:: Study text ::
If you just want to optically control the SB-600 and SB-800 the way you did with a D7000's pop-up flash, you could purchase an SU-800 and use that on the Z6ii's hotshoe as the commander unit. You don't have to use radio triggers.
If you are going to use radio triggers, you need a transmitter unit to put on the hotshoe of the camera to act like a commander, and each speedlight will need a matching receiver unit attached to its foot. It's possible to cable a receiver to the sync port on the flash, but this connection can only communicate the "fire" (sync) signal, not additional features like TTL or HSS/FP.
So the main thing you need to make sure any radio triggers you purchase have, is Nikon iTTL support. There are a large number of radio triggers that can do this (for example, Yongnuo YN-622N, Godox X1R receivers, Pixel Kings, PocketWizard TTL trigers, RadioPoppers, etc.) Any triggers that do iTTL will have to have all four of the Nikon flash foot pins on the transmitter, and contacts on a receiver hotshoe. It's the same for other camera brands, the transmitter/receivers need to match the brand's flash feet and camera hotshoes physically if there's going to be full TTL/HSS communication.
If the transmitter only has one pin on the foot or the receivers only have one contact on a hotshoe, those triggers cannot support TTL/HSS. If a trigger is described as being "universal" for multiple systems it's likely manual only (Cactus V6II would be an exception, but it's out of production). Any triggers that have to connect via a 3.5mm, 2.5mm, or PC sync port is manual-only.
Secondly, you may want to consider whether or not its worth sticking with legacy speedlights that only work on one system of camera, when there are newer modern affordable 3rd party options that have built-in cross-brand radio remote control and better future expansion options to larger lights like studio monolights and battery-powered location strobes, like the Godox system.

:: Provided data ::
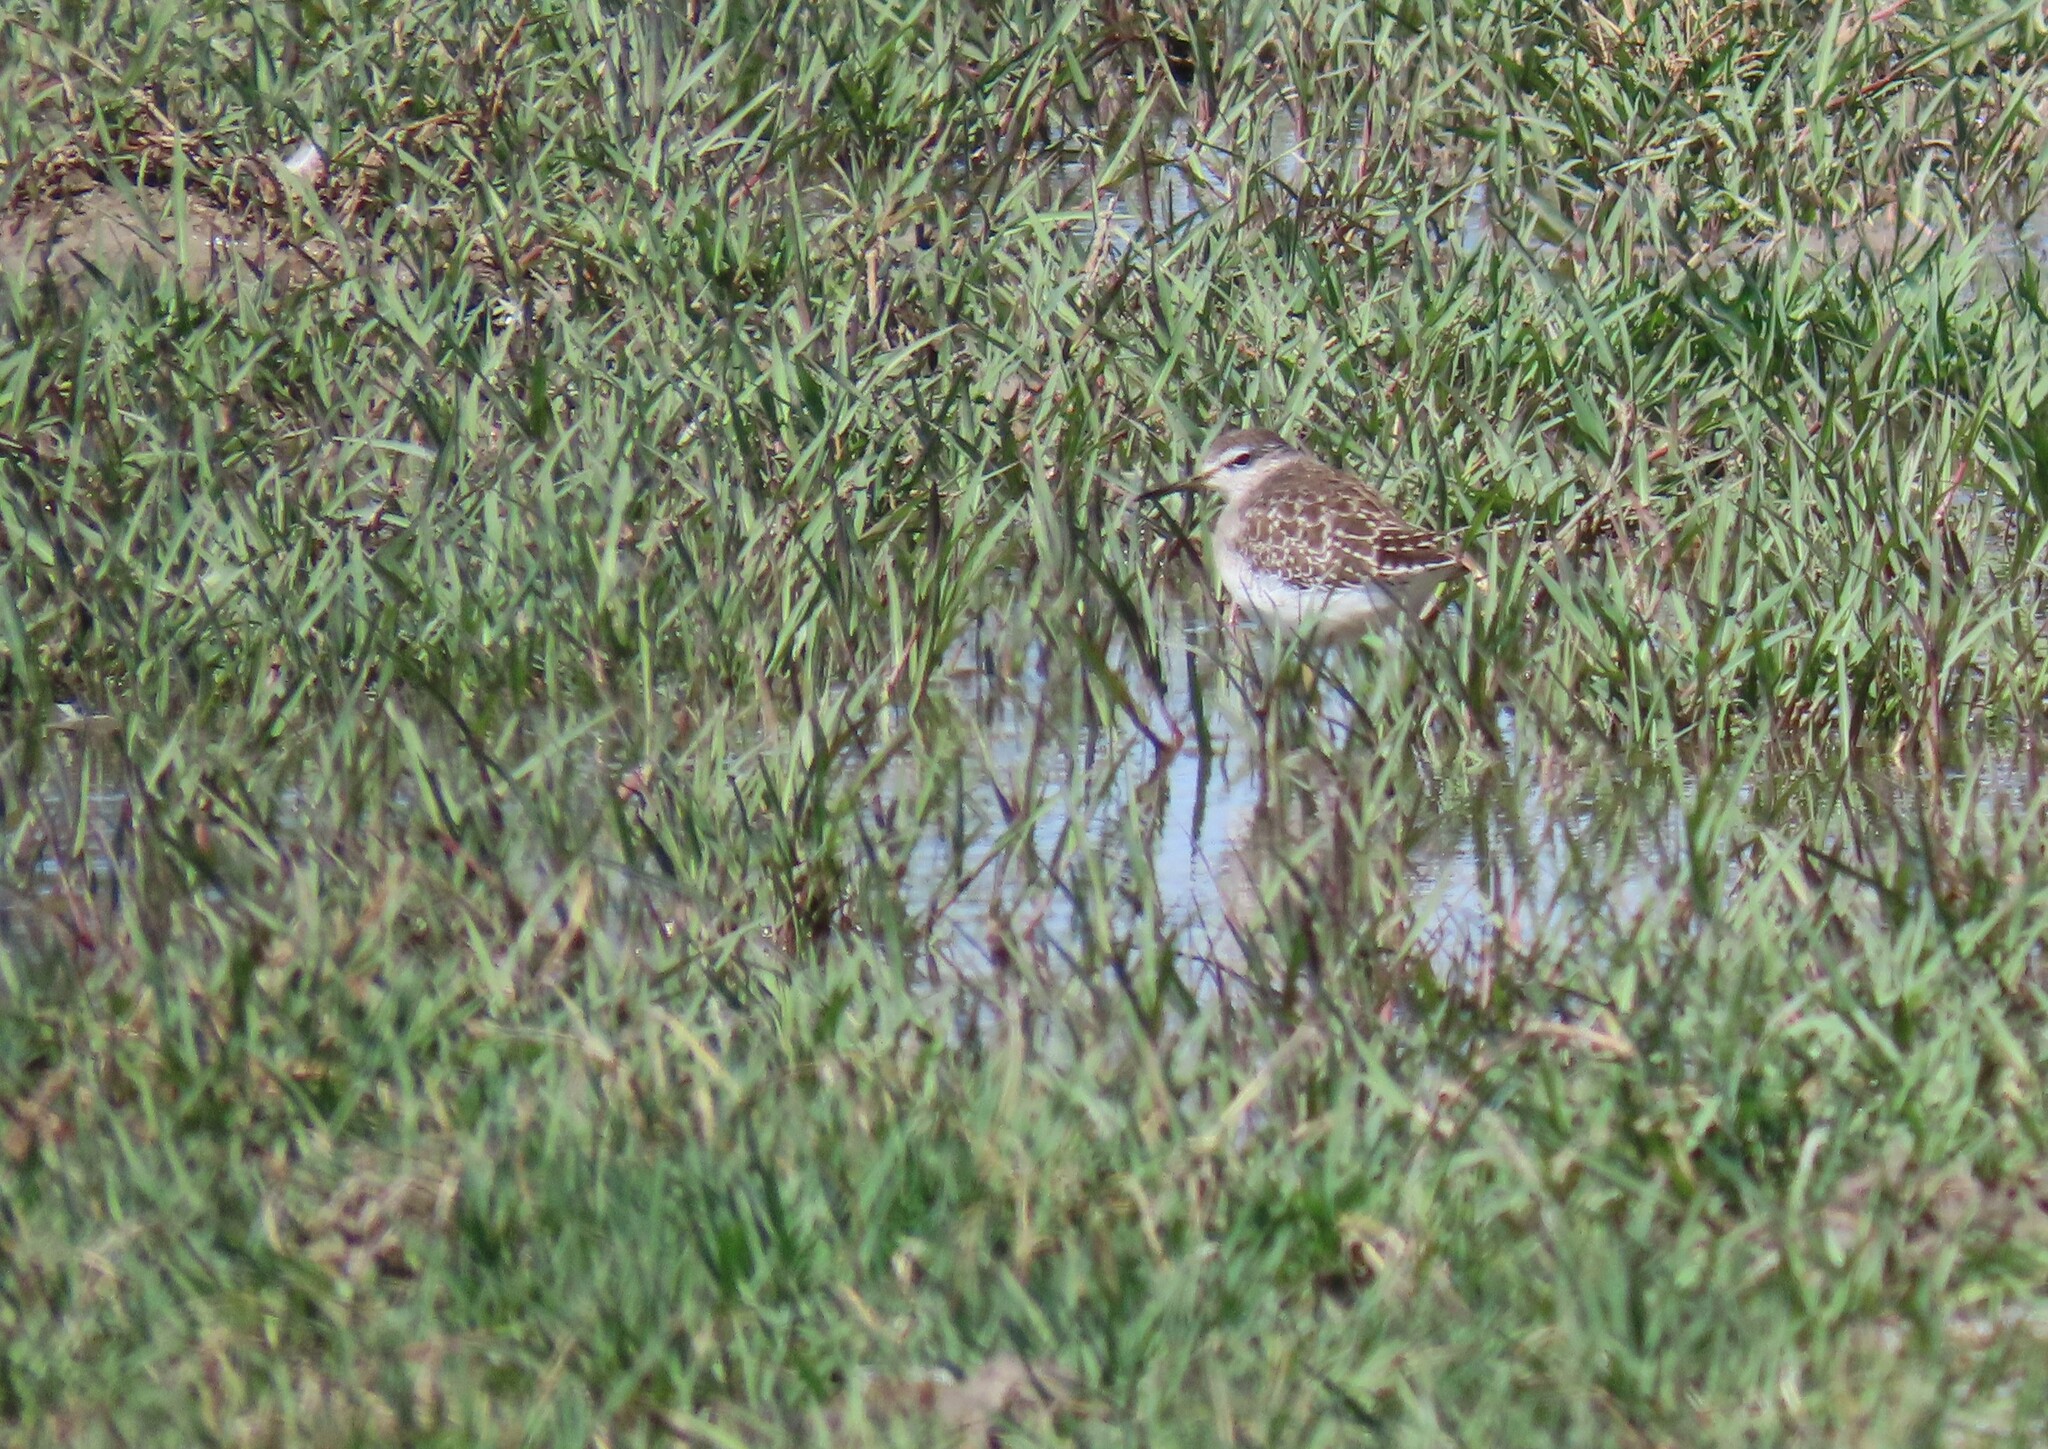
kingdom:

:: Goal of the exercise ::
From the text on Nikon flash triggers, set down word for word the passage starting with "If the transmitter" and going on through "the Godox system.".

:: Result of the task ::
If the transmitter only has one pin on the foot or the receivers only have one contact on a hotshoe, those triggers cannot support TTL/HSS. If a trigger is described as being "universal" for multiple systems it's likely manual only (Cactus V6II would be an exception, but it's out of production). Any triggers that have to connect via a 3.5mm, 2.5mm, or PC sync port is manual-only.
Secondly, you may want to consider whether or not its worth sticking with legacy speedlights that only work on one system of camera, when there are newer modern affordable 3rd party options that have built-in cross-brand radio remote control and better future expansion options to larger lights like studio monolights and battery-powered location strobes, like the Godox system.